* **Task description**: Rewrite the lines of every item with "locality" replaced by "site", keeping everything else the same and leaving out the pictures.

* **Dataset**:
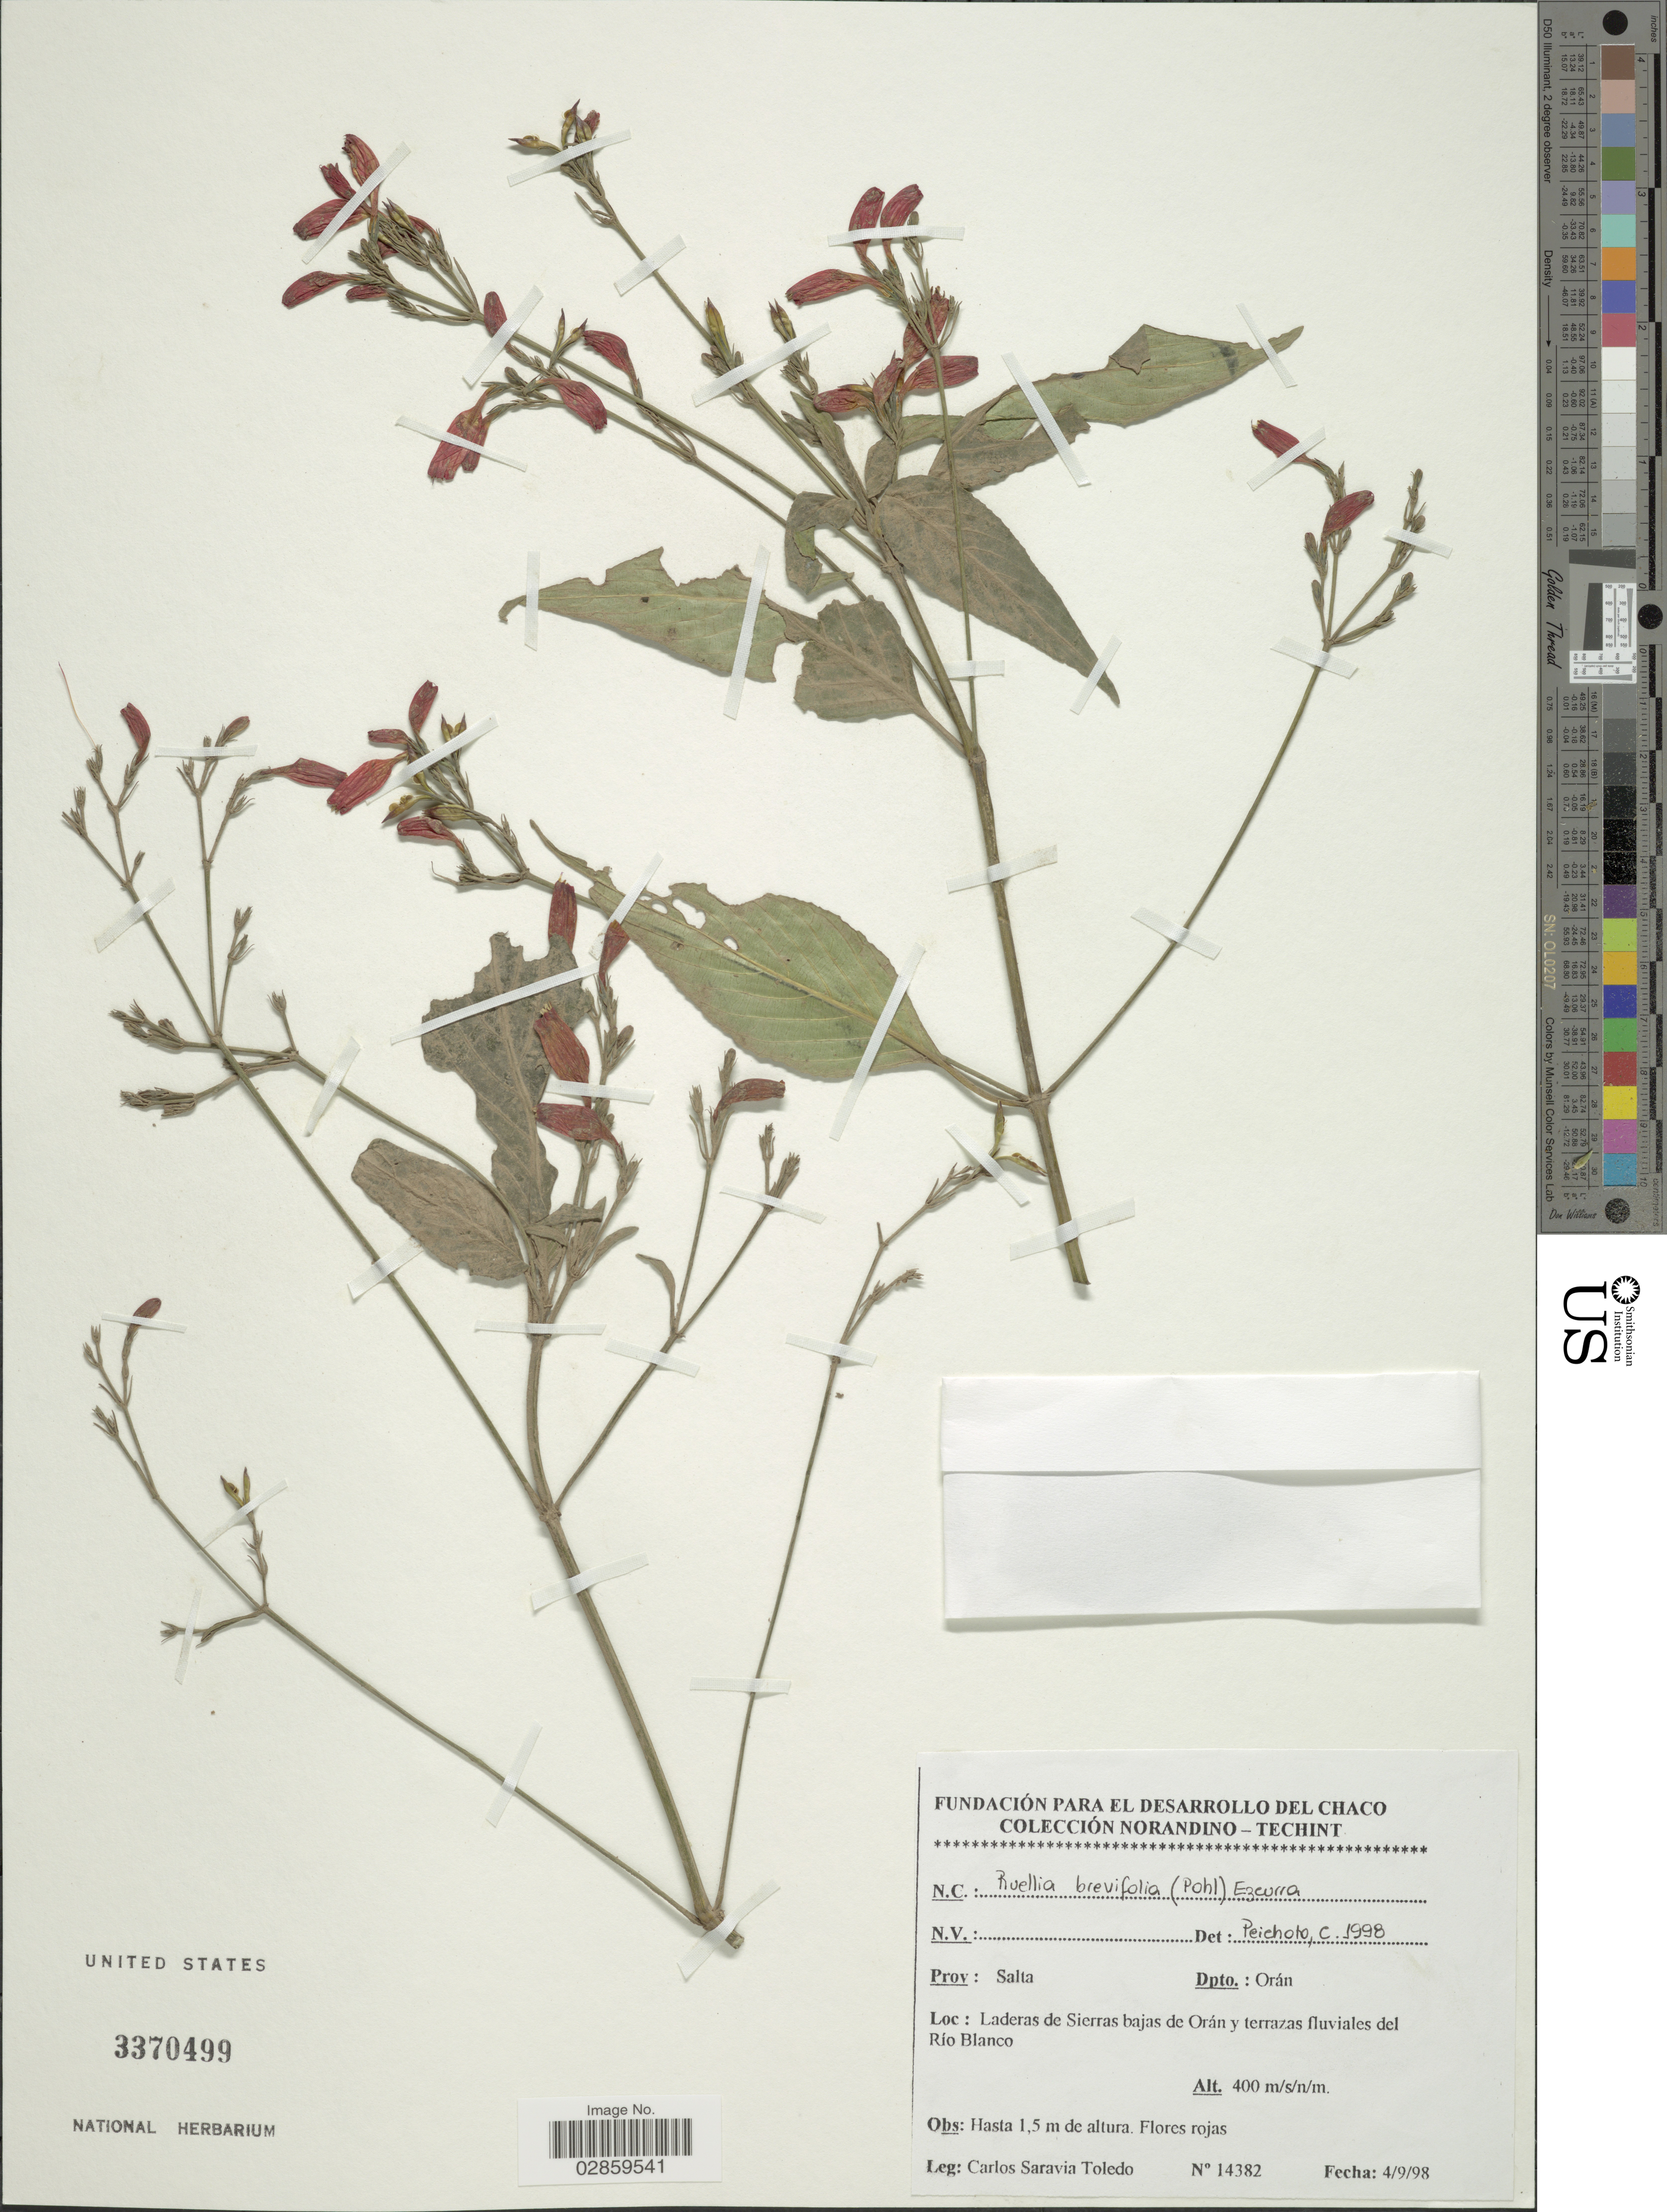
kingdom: Plantae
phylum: Tracheophyta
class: Magnoliopsida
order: Lamiales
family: Acanthaceae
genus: Ruellia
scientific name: Ruellia brevifolia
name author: (Pohl) C. Ezcurra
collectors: C. Saravia T.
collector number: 14382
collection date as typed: Transcribed d/m/y: 4/9/98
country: Argentina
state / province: Salta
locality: Dpto.: Orán. Laderas de Sierra bajas de Orán y terrazas fluviales del Río Blanco.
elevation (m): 400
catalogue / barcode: US 3370499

* **Task response**:
kingdom: Plantae
phylum: Tracheophyta
class: Magnoliopsida
order: Lamiales
family: Acanthaceae
genus: Ruellia
scientific name: Ruellia brevifolia
name author: (Pohl) C. Ezcurra
collectors: C. Saravia T.
collector number: 14382
collection date as typed: Transcribed d/m/y: 4/9/98
country: Argentina
state / province: Salta
site: Dpto.: Orán. Laderas de Sierra bajas de Orán y terrazas fluviales del Río Blanco.
elevation (m): 400
catalogue / barcode: US 3370499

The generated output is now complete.